▶ [MATERIAL SUPPLIED]
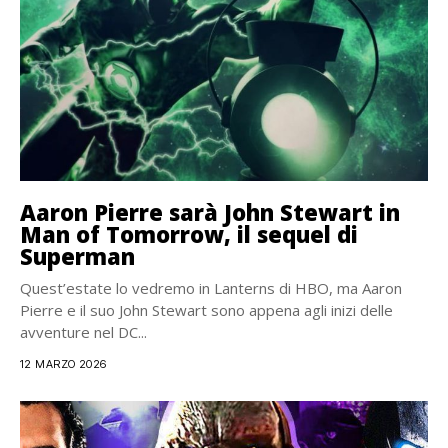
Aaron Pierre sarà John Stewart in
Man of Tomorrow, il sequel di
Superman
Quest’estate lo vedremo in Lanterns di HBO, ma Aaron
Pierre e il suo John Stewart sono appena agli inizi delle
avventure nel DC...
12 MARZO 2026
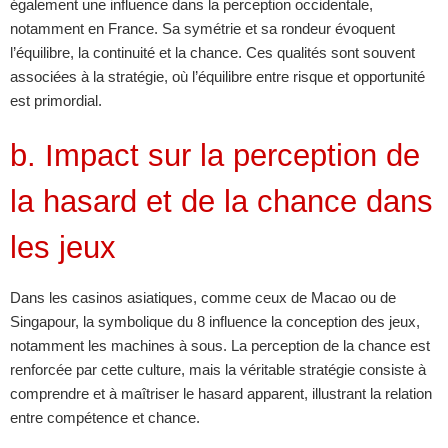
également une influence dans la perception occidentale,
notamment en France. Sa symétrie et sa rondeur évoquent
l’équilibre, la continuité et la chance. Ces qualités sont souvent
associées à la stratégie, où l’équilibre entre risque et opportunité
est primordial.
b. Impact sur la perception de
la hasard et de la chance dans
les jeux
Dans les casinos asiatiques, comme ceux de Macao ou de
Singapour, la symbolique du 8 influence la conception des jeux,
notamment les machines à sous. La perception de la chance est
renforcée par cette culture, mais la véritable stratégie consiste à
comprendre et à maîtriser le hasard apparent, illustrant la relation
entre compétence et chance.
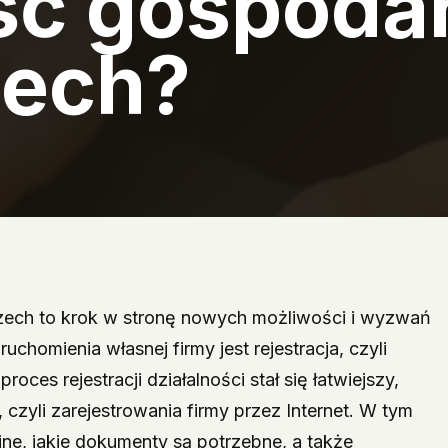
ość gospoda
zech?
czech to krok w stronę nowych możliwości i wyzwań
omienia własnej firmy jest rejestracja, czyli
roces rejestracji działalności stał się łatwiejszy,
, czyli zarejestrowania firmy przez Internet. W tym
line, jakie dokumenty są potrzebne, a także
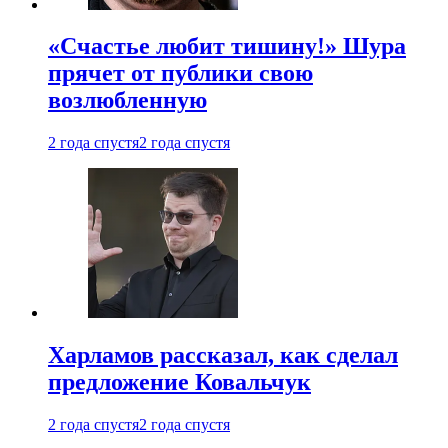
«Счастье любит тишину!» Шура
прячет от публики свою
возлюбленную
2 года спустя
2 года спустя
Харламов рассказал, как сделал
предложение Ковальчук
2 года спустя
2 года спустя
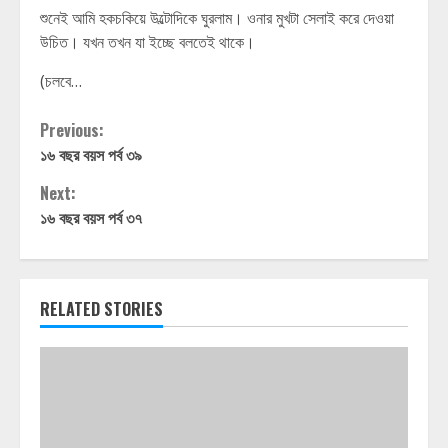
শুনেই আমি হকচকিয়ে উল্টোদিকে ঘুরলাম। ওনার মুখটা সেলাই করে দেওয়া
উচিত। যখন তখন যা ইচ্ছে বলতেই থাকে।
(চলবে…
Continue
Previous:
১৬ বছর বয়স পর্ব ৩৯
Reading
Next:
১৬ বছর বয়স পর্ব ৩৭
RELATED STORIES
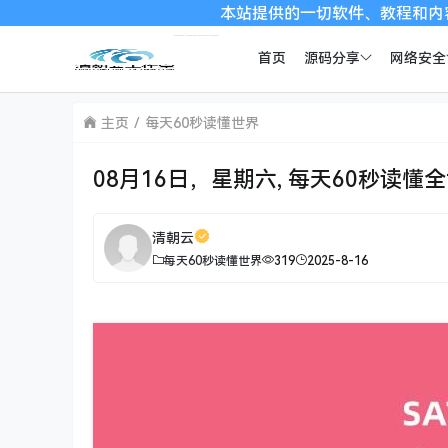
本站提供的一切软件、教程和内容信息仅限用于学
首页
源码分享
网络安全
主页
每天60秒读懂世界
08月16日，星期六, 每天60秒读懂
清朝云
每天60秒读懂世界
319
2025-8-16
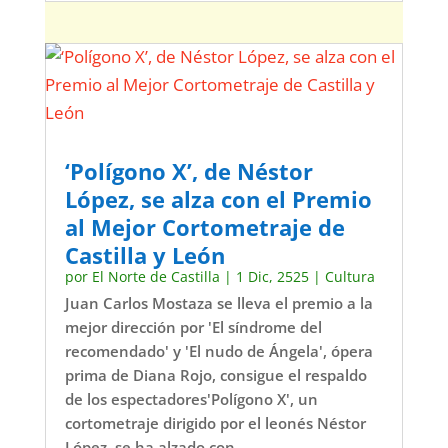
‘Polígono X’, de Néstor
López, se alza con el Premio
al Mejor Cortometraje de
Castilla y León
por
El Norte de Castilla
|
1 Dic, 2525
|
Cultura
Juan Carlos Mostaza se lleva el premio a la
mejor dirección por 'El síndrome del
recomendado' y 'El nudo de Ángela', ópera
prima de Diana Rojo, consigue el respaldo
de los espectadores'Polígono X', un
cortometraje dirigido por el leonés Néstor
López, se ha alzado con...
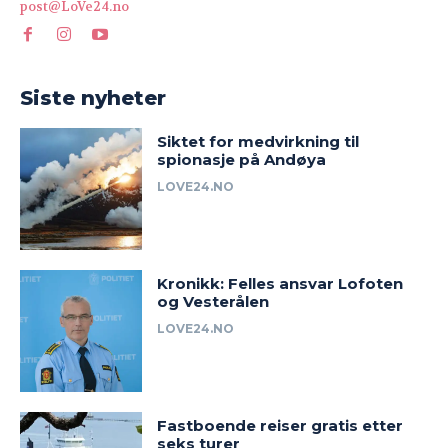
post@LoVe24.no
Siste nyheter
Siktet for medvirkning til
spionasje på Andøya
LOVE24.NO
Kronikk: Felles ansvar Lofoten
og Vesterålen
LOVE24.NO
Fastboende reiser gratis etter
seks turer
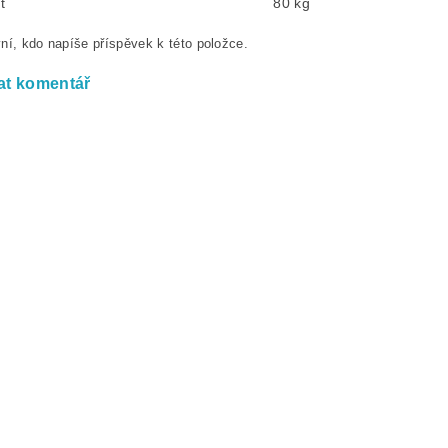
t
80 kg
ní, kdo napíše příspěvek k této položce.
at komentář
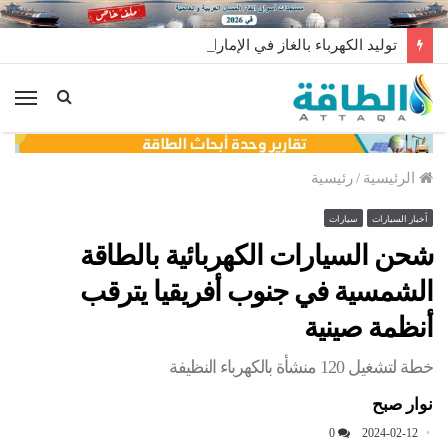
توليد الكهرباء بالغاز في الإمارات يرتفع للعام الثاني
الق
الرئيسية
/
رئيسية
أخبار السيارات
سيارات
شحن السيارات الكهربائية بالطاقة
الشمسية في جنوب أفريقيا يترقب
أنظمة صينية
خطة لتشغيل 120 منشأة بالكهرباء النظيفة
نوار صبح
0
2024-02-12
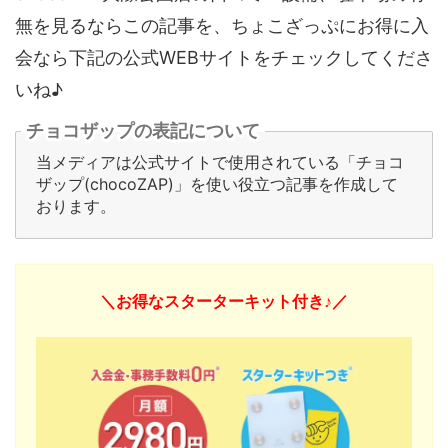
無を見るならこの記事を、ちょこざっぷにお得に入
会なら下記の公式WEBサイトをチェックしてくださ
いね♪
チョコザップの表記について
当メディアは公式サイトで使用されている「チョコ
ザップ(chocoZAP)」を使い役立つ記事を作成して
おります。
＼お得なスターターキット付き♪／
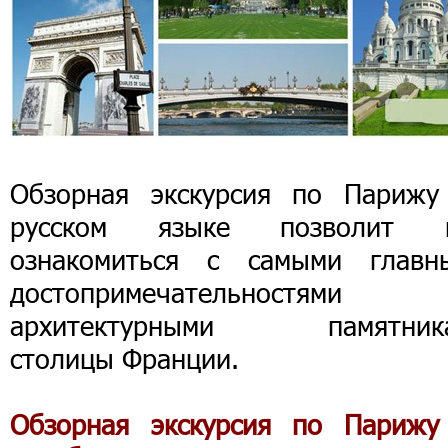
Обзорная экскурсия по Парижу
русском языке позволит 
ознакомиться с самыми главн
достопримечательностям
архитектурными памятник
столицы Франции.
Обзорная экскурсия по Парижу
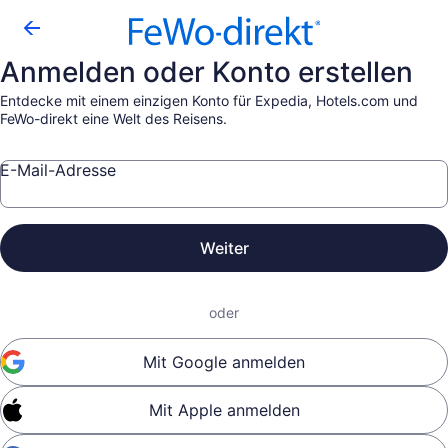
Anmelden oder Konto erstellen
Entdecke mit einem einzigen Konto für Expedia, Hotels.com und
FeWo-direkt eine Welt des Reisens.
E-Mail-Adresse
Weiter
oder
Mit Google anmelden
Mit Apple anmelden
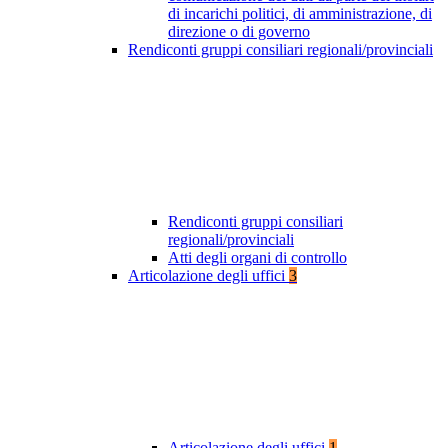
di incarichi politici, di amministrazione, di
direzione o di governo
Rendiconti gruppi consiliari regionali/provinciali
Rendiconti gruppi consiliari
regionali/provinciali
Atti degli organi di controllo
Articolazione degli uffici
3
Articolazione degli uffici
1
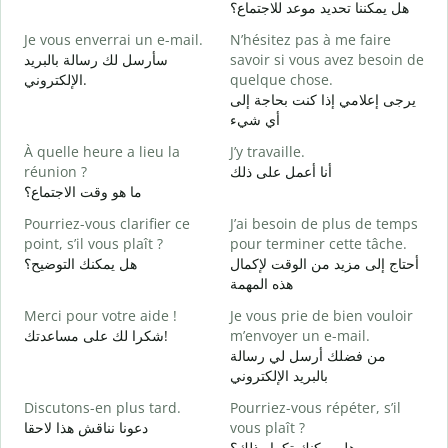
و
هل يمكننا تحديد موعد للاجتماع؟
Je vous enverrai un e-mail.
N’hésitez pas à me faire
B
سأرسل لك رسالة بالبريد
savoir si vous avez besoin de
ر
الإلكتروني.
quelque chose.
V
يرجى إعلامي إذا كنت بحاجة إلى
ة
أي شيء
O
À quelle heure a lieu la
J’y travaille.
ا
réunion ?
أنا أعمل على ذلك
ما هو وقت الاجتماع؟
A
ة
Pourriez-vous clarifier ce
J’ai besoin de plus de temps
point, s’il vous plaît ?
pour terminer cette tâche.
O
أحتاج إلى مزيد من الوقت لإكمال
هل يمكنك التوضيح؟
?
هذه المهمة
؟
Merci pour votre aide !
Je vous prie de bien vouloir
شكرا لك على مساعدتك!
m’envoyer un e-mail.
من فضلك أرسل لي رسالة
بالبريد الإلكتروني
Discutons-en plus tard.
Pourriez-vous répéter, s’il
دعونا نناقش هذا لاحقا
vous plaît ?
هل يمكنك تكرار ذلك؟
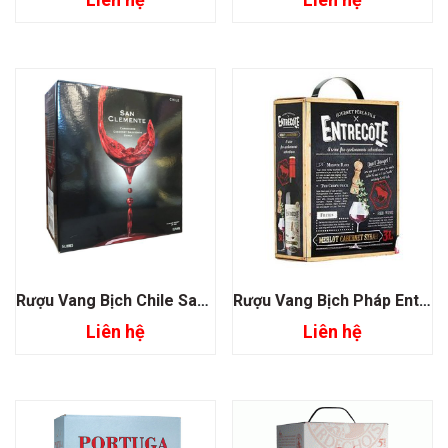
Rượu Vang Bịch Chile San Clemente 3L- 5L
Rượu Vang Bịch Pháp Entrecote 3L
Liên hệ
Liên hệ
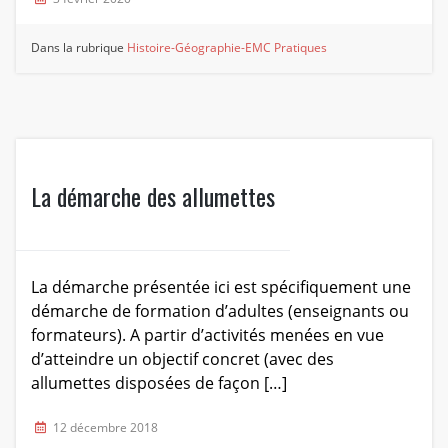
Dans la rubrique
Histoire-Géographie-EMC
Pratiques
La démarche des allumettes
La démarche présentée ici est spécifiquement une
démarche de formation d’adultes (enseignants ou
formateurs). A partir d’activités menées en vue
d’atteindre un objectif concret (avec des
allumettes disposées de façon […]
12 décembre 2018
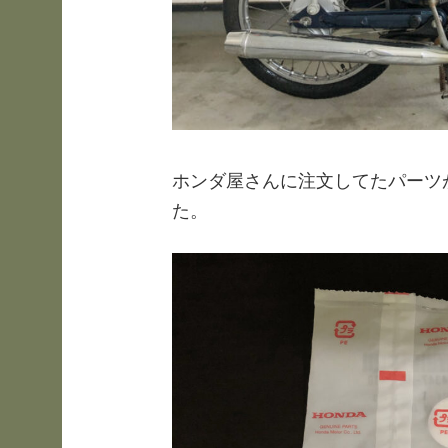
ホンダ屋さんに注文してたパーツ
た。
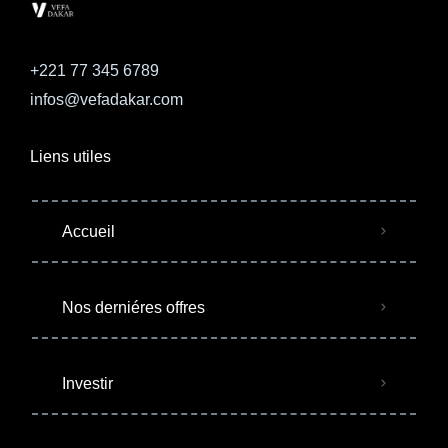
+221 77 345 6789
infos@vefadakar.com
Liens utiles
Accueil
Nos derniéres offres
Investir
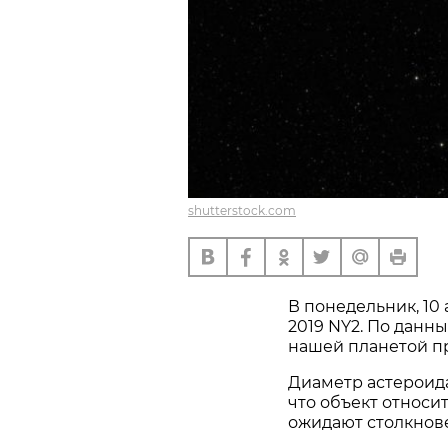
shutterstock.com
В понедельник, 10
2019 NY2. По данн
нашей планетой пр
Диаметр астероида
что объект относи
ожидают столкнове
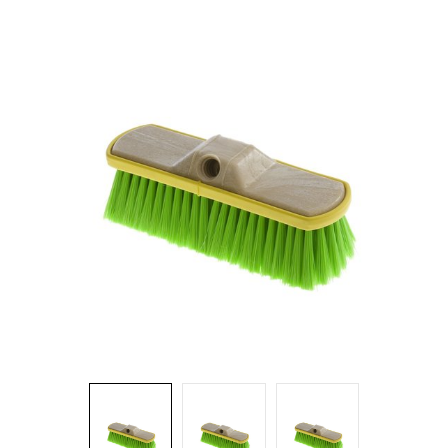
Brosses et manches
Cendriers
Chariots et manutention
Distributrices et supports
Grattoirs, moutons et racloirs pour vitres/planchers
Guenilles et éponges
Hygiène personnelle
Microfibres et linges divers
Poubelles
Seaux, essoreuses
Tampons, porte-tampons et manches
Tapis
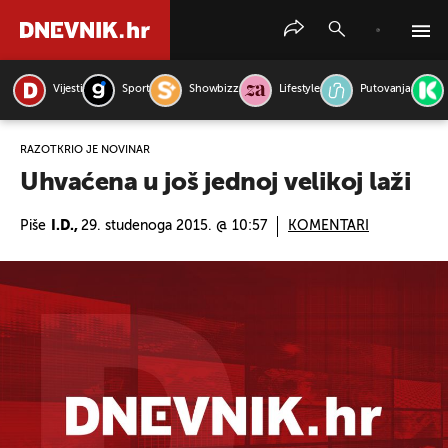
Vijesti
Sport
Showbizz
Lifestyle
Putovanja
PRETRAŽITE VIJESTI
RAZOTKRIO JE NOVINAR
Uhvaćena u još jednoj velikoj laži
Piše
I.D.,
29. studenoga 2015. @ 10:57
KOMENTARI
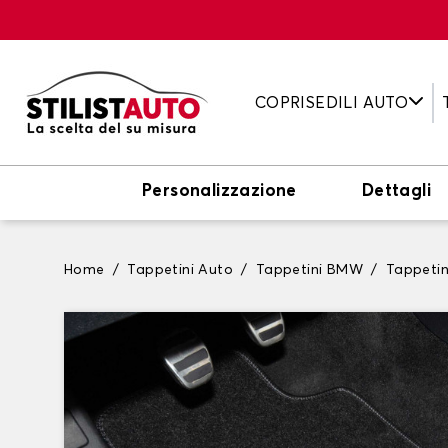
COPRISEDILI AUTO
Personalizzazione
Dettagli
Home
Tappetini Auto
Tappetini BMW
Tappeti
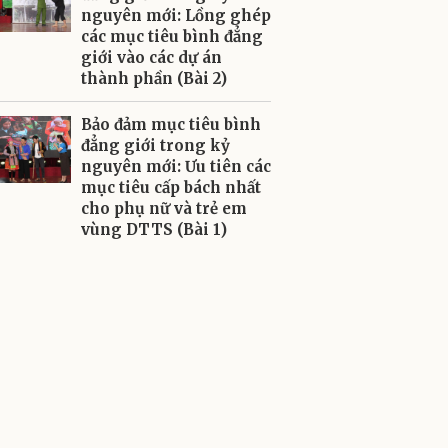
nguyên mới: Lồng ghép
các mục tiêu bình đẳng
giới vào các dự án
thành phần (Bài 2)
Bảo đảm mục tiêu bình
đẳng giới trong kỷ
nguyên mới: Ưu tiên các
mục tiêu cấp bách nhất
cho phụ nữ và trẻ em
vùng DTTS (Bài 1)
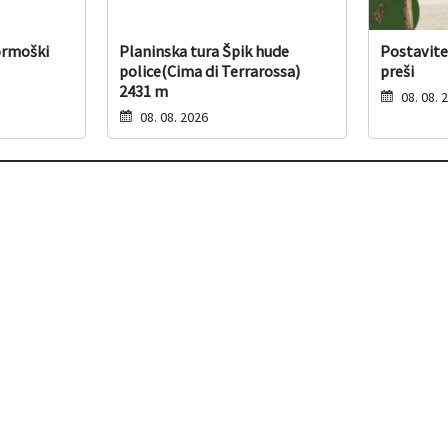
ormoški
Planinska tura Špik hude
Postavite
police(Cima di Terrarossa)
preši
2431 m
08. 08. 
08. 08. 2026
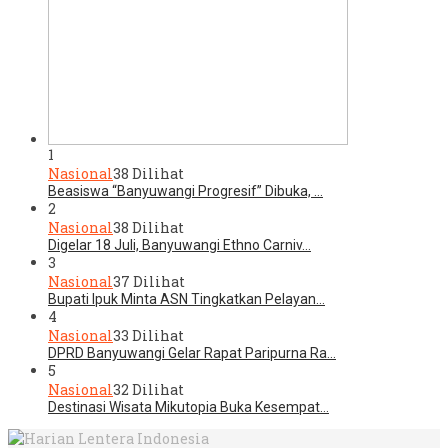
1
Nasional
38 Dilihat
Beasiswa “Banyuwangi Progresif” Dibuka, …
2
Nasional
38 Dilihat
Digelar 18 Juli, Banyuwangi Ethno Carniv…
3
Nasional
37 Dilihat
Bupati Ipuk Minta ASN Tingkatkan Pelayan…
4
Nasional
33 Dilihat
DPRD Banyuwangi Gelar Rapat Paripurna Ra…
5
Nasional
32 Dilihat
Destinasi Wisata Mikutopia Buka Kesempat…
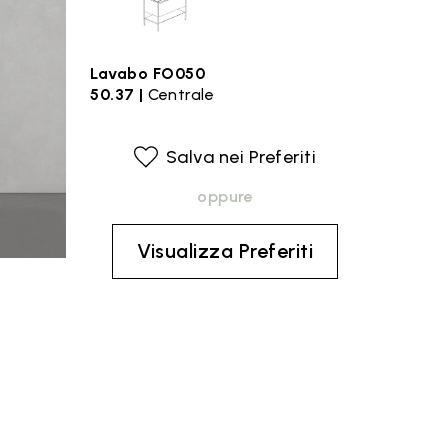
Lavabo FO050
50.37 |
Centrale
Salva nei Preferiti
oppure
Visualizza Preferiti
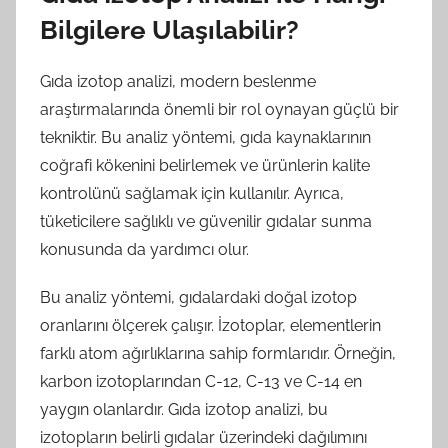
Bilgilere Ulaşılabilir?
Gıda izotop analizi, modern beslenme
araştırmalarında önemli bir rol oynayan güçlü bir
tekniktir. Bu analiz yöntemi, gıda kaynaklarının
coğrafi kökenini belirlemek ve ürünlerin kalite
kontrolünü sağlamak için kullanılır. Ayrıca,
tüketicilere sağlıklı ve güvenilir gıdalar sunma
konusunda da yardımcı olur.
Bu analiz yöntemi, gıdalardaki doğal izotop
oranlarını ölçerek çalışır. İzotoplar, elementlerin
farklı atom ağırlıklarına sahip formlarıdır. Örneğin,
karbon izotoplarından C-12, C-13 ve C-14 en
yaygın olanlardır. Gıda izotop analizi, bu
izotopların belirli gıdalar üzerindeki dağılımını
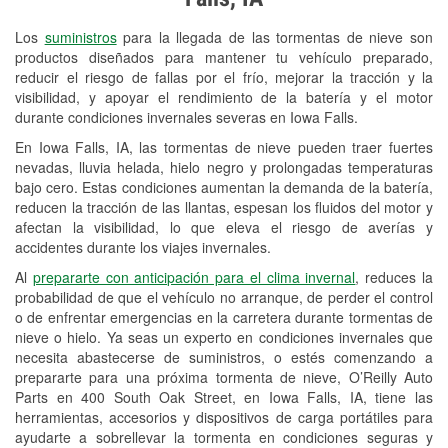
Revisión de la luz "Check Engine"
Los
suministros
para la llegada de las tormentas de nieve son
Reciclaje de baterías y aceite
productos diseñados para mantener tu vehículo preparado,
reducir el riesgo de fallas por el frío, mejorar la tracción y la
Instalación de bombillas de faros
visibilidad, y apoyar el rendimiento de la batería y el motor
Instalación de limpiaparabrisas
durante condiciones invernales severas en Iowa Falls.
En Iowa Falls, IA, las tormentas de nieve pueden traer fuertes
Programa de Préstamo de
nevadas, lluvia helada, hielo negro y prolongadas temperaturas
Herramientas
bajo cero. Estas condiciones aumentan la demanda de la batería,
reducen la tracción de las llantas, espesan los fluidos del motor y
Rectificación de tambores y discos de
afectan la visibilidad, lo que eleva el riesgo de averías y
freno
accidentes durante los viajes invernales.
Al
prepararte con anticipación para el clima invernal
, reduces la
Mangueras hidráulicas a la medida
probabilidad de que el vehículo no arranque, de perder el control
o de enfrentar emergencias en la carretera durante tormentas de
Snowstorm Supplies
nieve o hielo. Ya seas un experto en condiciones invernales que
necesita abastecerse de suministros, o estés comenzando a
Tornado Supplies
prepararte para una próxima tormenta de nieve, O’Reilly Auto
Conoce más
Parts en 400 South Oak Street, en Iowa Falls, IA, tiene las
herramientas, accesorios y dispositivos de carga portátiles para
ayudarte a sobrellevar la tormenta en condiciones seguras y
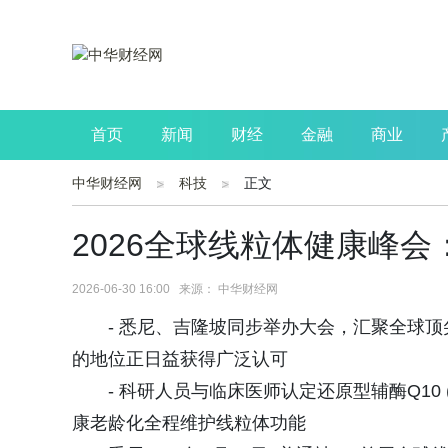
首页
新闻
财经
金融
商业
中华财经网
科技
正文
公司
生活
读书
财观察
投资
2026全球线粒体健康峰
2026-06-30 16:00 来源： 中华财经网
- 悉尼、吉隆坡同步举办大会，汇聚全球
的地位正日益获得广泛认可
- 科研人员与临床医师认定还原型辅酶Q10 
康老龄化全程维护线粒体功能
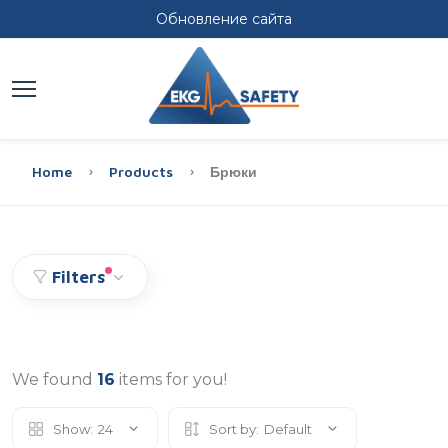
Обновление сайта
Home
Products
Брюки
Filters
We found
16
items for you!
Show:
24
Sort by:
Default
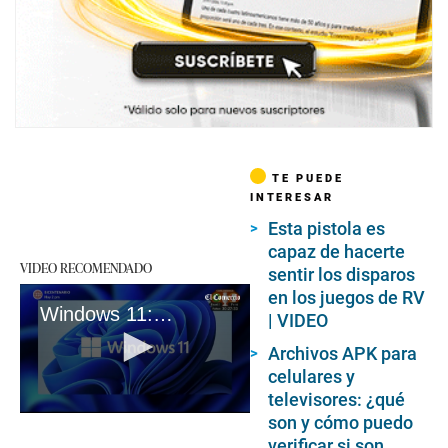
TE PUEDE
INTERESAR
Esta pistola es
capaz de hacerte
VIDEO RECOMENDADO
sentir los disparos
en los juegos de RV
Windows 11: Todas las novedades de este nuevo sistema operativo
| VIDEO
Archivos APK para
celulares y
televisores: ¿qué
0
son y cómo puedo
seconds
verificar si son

▶ [EXERCISE OBJECTIVE] List every line in the records above that contains the word "condiciones".

▶ [TASK RESULT]
durante condiciones invernales severas en Iowa Falls.
bajo cero. Estas condiciones aumentan la demanda de la batería,
nieve o hielo. Ya seas un experto en condiciones invernales que
ayudarte a sobrellevar la tormenta en condiciones seguras y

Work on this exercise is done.